Québec a envoyé son ministre des Relations internationales, Christopher Skeete, au lieu de la première ministre Christine Fréchette. Un porte-parole pour M. Skeete a indiqué que le choix de la délégation était fait indépendamment de la guerre commerciale.

Mme Fréchette se prépare également en vue des élections provinciales du 5 octobre.

Pour ce qui est des six gouverneurs de la Nouvelle-Angleterre, quatre d’entre eux sont en campagne pour les primaires, en anticipation d’élections à la grandeur de leurs états à l’automne.

La participation à cette rencontre semble être en déclin depuis les dernières années.

Lorsque la conférence s’est tenue à Saint-Jean l’an dernier, trois premiers ministres et un gouverneur s’y sont rendus, avec des fonctionnaires subalternes composant les délégations des autres États.

Celle de 2024 à Boston a pu compter la présence de deux premiers ministres et de cinq gouverneurs.
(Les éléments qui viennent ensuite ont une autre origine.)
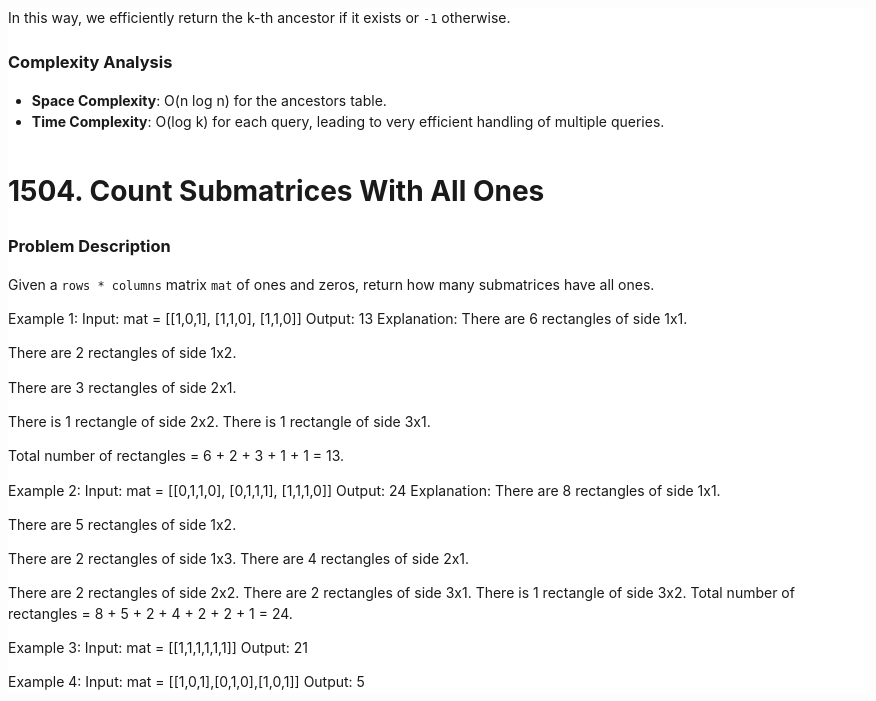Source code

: In this way, we efficiently return the k-th ancestor if it exists or `-1` otherwise.

### Complexity Analysis
- **Space Complexity**: O(n log n) for the ancestors table.
- **Time Complexity**: O(log k) for each query, leading to very efficient handling of multiple queries.

# 1504. Count Submatrices With All Ones

### Problem Description 
Given a `rows * columns` matrix `mat` of ones and zeros, return how many submatrices have all ones.


Example 1:
Input: mat = [[1,0,1],
              [1,1,0],
              [1,1,0]]
Output: 13
Explanation:
There are 6 rectangles of side 1x1.

There are 2 rectangles of side 1x2.

There are 3 rectangles of side 2x1.

There is 1 rectangle of side 2x2. 
There is 1 rectangle of side 3x1.

Total number of rectangles = 6 + 2 + 3 + 1 + 1 = 13.


Example 2:
Input: mat = [[0,1,1,0],
              [0,1,1,1],
              [1,1,1,0]]
Output: 24
Explanation:
There are 8 rectangles of side 1x1.

There are 5 rectangles of side 1x2.

There are 2 rectangles of side 1x3. 
There are 4 rectangles of side 2x1.

There are 2 rectangles of side 2x2. 
There are 2 rectangles of side 3x1. 
There is 1 rectangle of side 3x2. 
Total number of rectangles = 8 + 5 + 2 + 4 + 2 + 2 + 1 = 24.


Example 3:
Input: mat = [[1,1,1,1,1,1]]
Output: 21

Example 4:
Input: mat = [[1,0,1],[0,1,0],[1,0,1]]
Output: 5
L’année d’avant, trois premiers ministres et quatre gouverneurs se sont rendus à celle de Québec.

Lors de la dernière rencontre en personne avant la pandémie, en 2018, quatre premiers ministres et trois gouverneurs étaient présents.

La conférence de 2019 avait été annulée à cause de l’ouragan Dorian.

Le futur envisageable d’une relation saine

La relation entre les États-Unis et le Canada est désormais définie par une guerre commerciale qui ne cesse de s’aggraver, entamée par le président américain Donald Trump, avec une nouvelle vague de droits de douane de 50 % sur certains produits canadiens, qui doit entrer en vigueur le 19 août.

Cela pourrait être une raison convaincante de se retirer de la conférence, selon M. Desserud.

«Des droits de douane, pas de droits de douane: ce va-et-vient fait en sorte que toute entente qui pourrait être trouvée peut être perçue comme inutile. Et donc ça devient quasiment un exercice futile», dit-il.

M. Scott, le gouverneur du Vermont, a reconnu la relation instable entre le Canada et les États-Unis dans un communiqué transmis lundi, après la conférence de presse.

«À un moment d’incertitude et de pression dans la relation entre nos pays, les gouverneurs et les premiers ministres ont un rôle très important à jouer dans le maintien de liens forts», a-t-il dit.

«Au cours des deux derniers jours, nous avons démontré que nous pouvons continuer à travailler ensemble pour nos intérêts communs, outre les désaccords politiques au niveau national.»

Lors de ces deux journées, M. Scott, M. Houston et M. Lantz ont visité une entreprise aérospatiale et une ferme pour explorer des opportunités communes concernant l’énergie propre et la fabrication de pointe, selon un communiqué du bureau du gouverneur.

Le groupe aurait également rencontré des dirigeants des industries régionales pour définir une stratégie afin d’améliorer la sécurité énergétique, de créer des infrastructures fiables et d’augmenter la croissance économique.

M. Desserud, qui a publié l’année dernière un ouvrage sur la politique interprovinciale dans les Maritimes, explique que, bien qu’il comprenne les raisons pour lesquelles les premiers ministres ne se sont pas rendus à la conférence, il en est également déçu.

«Je suis prêt à parier que les premiers ministres ressortent de ces rencontres avec une meilleure compréhension de ce qui se passe exactement dans les autres provinces et dans ces États», a-t-il dit.

Il a également ajouté qu’il existe peut-être un jour où les droits de douane et le commerce ne dominent pas la relation entre Ottawa et Washington.

«Il faut tout de même entretenir ces relations, car un de ces jours, nous serons dans un monde post-Trump, et nous ne voudrons pas repartir à zéro.»